▶ _Extrait cité_:
# # #

La philosophe Marylin Maeso a voulu croire dans les vertus de l’échange permis par les réseaux sociaux, avant de déchanter face à un système d’expression publique qui encourage surtout l’invective.

C’est sur un motif prêté par Albert Camus que l’auteure de cet opuscule, professeure de philosophie, propose une réflexion fort étayée sur les mécanismes et les enjeux de certains réseaux sociaux, en l’occurrence Twitter. Le propos de Camus est celui-ci : « Le long dialogue des hommes vient de s’arrêter ». Ces mots s’appliquaient à l’époque de la fin de la Seconde Guerre mondiale et de la Guerre froide. Par eux, Camus voulait attirer l’attention sur la nécessité du dialogue et de la discussion à l’encontre de la lutte à mort, de la simple conviction imposée à tous et de la violence des répliques dans des apparences de débats. Il notait en cela que le refus du dialogue résulte d’une peur de la différence, de l’échange raisonné et de l’argumentation.

Forte de cette référence, Marylin Maeso s’attaque à la conspiration du silence désormais imposée à tous, qui a pour premier effet délétère de laisser les idéologies proliférer. Comment ? Sous les espèces de Twitter, dont elle analyse les traits majeurs, pour elle fascinants. Mais son analyse s’appliquerait tout autant à d’autres situations proliférantes de nos jours, qui orchestrent un refus généralisé et absolu de la discussion, au profit d’une nouvelle loi du bâillon, de l’insulte et de la vocifération.

# # #

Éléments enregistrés

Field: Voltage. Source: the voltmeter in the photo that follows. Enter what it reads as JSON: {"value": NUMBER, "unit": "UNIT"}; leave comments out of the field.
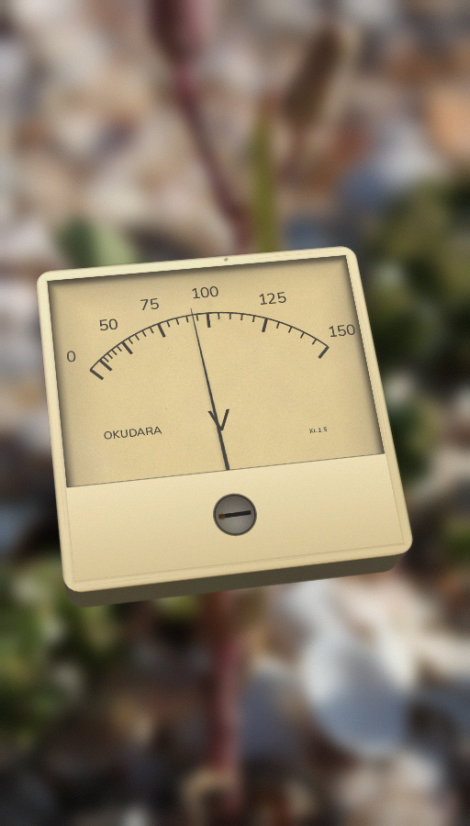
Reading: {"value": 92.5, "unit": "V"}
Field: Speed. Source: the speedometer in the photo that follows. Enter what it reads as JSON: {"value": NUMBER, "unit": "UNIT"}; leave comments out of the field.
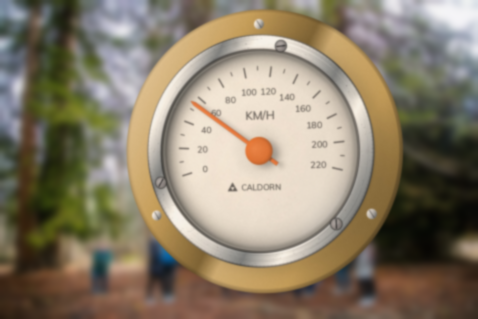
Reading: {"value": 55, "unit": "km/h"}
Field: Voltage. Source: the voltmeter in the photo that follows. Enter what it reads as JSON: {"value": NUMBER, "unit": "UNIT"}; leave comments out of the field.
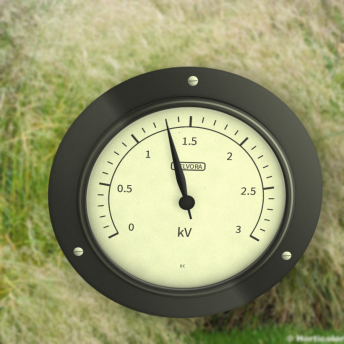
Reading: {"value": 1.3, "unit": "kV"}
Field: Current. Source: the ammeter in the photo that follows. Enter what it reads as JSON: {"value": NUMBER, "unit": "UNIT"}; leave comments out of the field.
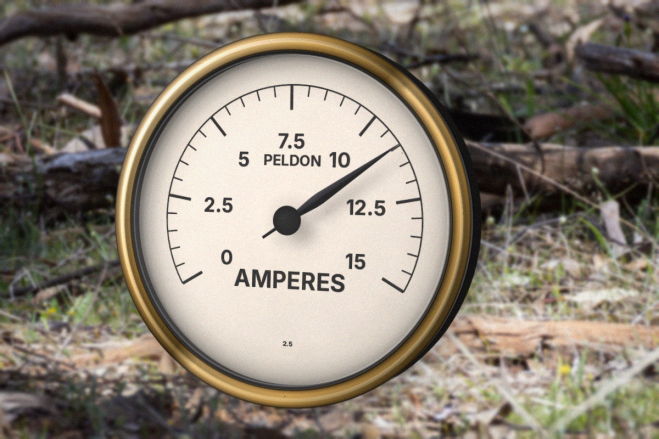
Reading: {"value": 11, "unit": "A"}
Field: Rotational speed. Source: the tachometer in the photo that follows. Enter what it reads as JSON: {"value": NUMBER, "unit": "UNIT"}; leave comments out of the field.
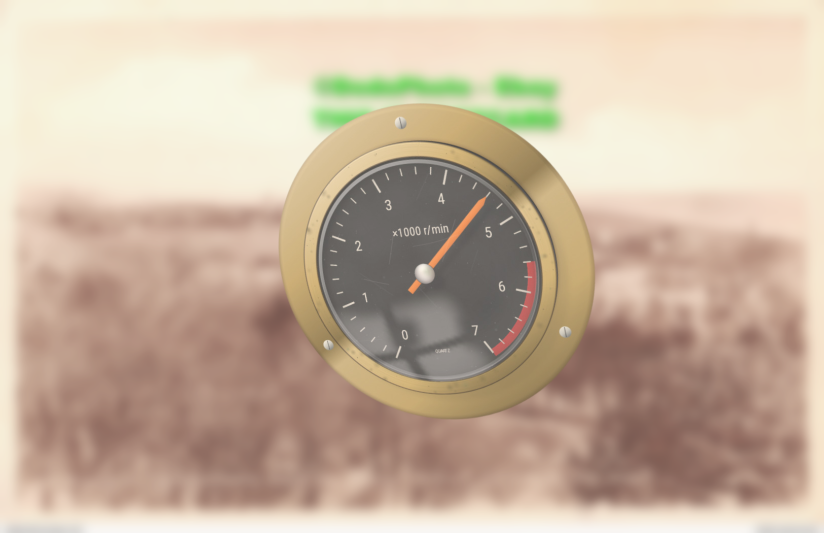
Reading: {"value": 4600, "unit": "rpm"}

# # #

Veuillez recopier mot pour mot l'extrait cité, en commençant par « C’est sur un » et en allant jusqu'à « et de l’argumentation. ».

C’est sur un motif prêté par Albert Camus que l’auteure de cet opuscule, professeure de philosophie, propose une réflexion fort étayée sur les mécanismes et les enjeux de certains réseaux sociaux, en l’occurrence Twitter. Le propos de Camus est celui-ci : « Le long dialogue des hommes vient de s’arrêter ». Ces mots s’appliquaient à l’époque de la fin de la Seconde Guerre mondiale et de la Guerre froide. Par eux, Camus voulait attirer l’attention sur la nécessité du dialogue et de la discussion à l’encontre de la lutte à mort, de la simple conviction imposée à tous et de la violence des répliques dans des apparences de débats. Il notait en cela que le refus du dialogue résulte d’une peur de la différence, de l’échange raisonné et de l’argumentation.